Sunday, October 19, 2008

Cooking the books

Joy of Cooking was essential to my first learning about cooking. I moved into a co-op house after undergrad and hadn't cooked much other than hot fudge cake before that. So when I learned to cook, it was by preparing vegan meals for twenty. The house had a threadbare, battered copy that eventually split in two. When I say it was "battered," I mean both that it was beat-up, and that it bore actual batter spots. This was a well-loved book and newbie cooks who were "on" to make dinner--people like me, who needed a recipe for basic steamed rice--would get frantic if they couldn't find it. When I left the co-op for law school in another city, and eventually got settled into a shared apartment, one of my housemates had a copy and didn't mind sharing it. Hers was pristine, so I took to copying recipes down in the big blank book I use for food-related notes and magazine clippings.

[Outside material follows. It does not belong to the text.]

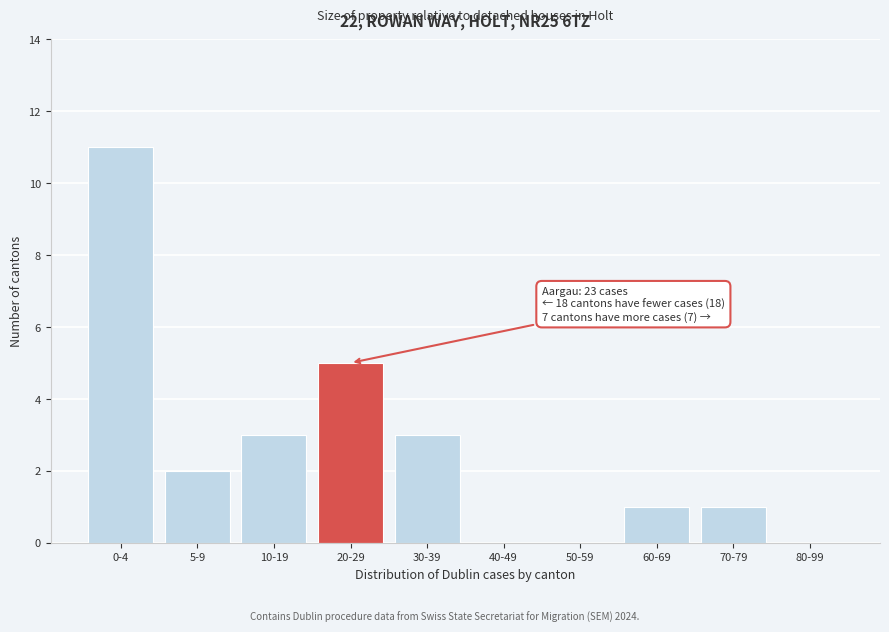

Reading right to left, what are all the values shown in this chart?

80-99=0	70-79=1	60-69=1	50-59=0	40-49=0	30-39=3	20-29=5	10-19=3	5-9=2	0-4=11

So I learned from the 1997 Joy, which was apparently controversial, because it departed from prior versions that featured droller copy, more Rombauer family lore, and sections on how to tastefully prepare a meal made of furry woodland creatures. I've had the new 2006 version for a year now--a gift from my grandmother. I'd be lost without it, but I think I may try to hunt up a copy of the prior one. The current version is organized a little differently, but it's hard to describe how with any accuracy without both versions. I do remember there used to be a separate section just on "American fruit desserts," which I miss.

The major problem with the new book: it's riddled with typos--in the basic bread recipe, even!--and one problem that's not addressed by this errata sheet is that there are incorrect page numbers all over the place. And I am very cheesed off about this: To make Mocha Ice Cream Cake (p. 731), you need to make 2 quarts of Mocha Ice Cream. One is referred to p. 832 for that recipe, but it does not exist on that page, nor anywhere else in the ice cream chapter. There's coffee ice cream, and chocolate ice cream, but no mocha. From perusing food blogs, and my own experimentation, it can be difficult to get mocha ice cream right, and I could use a real recipe for it. I'm riled up enough now that I think I'm going to email them about it.

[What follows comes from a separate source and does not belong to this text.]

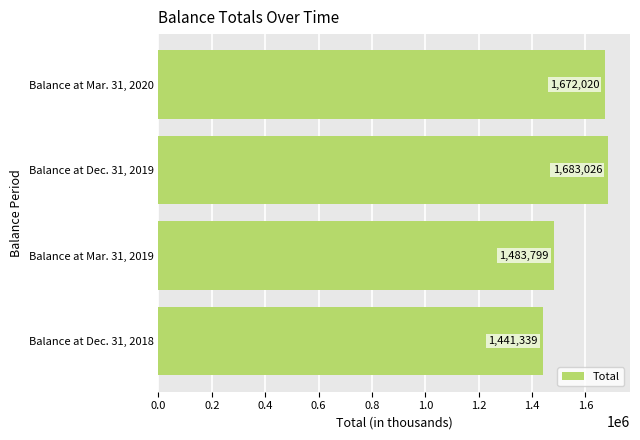

The chart shows a value of 2990834 at Balance at Mar. 31, 2020. True or false?

False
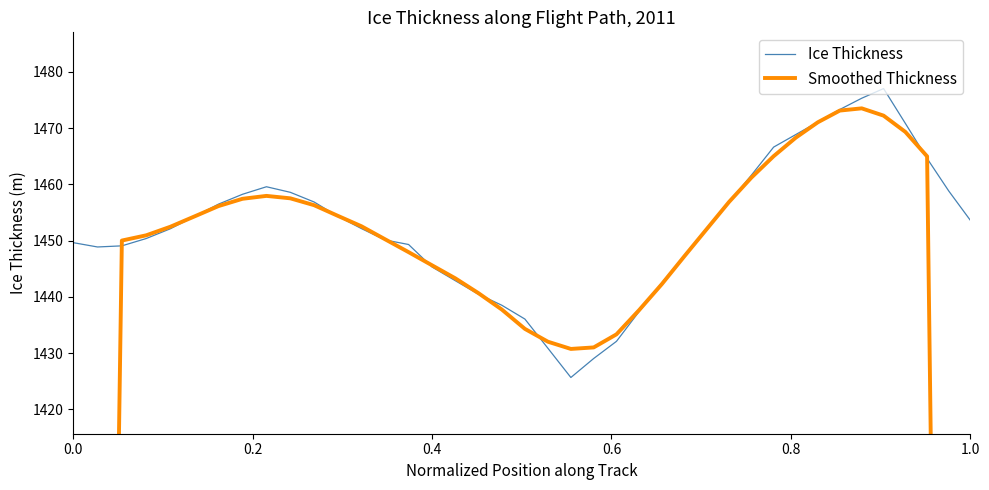

How many categories are shown in the chart?

40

There used to be a recipe for barley with toasted pecans, and co-op people used to really like that. It's gone, but you could just toast some pecans in a skillet, prepare the basic cooked barley from the gigantic grains chart on p. 364, and then mix the pecans into the pot. The 1997 version used a little tree symbol to indicate those cookie recipes that were especially suited to holiday baking. Personally I thought that was charming, but I have some particular neuroses about holiday baking, and if you saw my mother's annual operation you'd understand why.

Anyway, the consensus seems to be that the current version has corrected the problems of the 1997 version. I didn't know enough of the backstory to even know that the 1997 version had problems, and I think I might like it better.